Modified: trunk/EM.R
===================================================================
--- trunk/EM.R	2008-03-06 17:34:46 UTC (rev 56)
+++ trunk/EM.R	2008-03-06 23:39:46 UTC (rev 57)
@@ -1,30 +1,35 @@
 em <- function(object,maxit=100,tol=1e-6,verbose=FALSE,...) {
-	if(!is(object,"hmModel")) stop("object must be 'hmModel'")
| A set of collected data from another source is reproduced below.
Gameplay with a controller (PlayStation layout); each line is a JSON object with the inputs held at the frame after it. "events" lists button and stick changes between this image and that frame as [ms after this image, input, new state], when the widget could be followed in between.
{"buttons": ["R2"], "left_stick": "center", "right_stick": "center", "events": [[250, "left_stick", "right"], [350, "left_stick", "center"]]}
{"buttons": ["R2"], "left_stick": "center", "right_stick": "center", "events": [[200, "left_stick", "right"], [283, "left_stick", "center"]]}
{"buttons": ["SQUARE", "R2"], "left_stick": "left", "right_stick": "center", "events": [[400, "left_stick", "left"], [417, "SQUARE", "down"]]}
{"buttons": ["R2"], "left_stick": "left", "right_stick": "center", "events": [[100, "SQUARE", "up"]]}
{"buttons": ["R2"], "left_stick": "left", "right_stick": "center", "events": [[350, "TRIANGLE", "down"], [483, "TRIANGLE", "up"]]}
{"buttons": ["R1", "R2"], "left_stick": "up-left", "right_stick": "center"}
+	if(!is(object,"depmix")) stop("object is not of class 'depmix'")
 	
 	# pseudocode
 	ns <- object at nstates
 	
+	ntimes <- ntimes(object)
+	lt <- length(ntimes)
+	et <- cumsum(ntimes)
+	bt <- c(1,et[-lt]+1)
+		
 	LL <- logLik(object)
 	
 	converge <- FALSE
 	j <- 0
 	
-	A <- object at trans
+	A <- object at trDens
 	while(j <= maxit & !converge) {
 		
 		for(i in 1:ns) {
-			A[,,i] <- predict(object at trModels[[i]])
+			A[,,i] <- object at trDens[,,i]
 		}
 		
-		B <- exp(apply(object at logdens,c(1,3),sum))
+		B <- apply(object at dens,c(1,3),prod)
 		# TODO: add functionality for inModel
-		init <- exp(logDens(object at initModel))
+		init <- object at init
 # 		print(init)
 		LL.old <- LL
 		j <- j+1
 		
 		# expectation
-		fbo <- fb(init=init,A=A,B=B,ntimes=object at ntimes)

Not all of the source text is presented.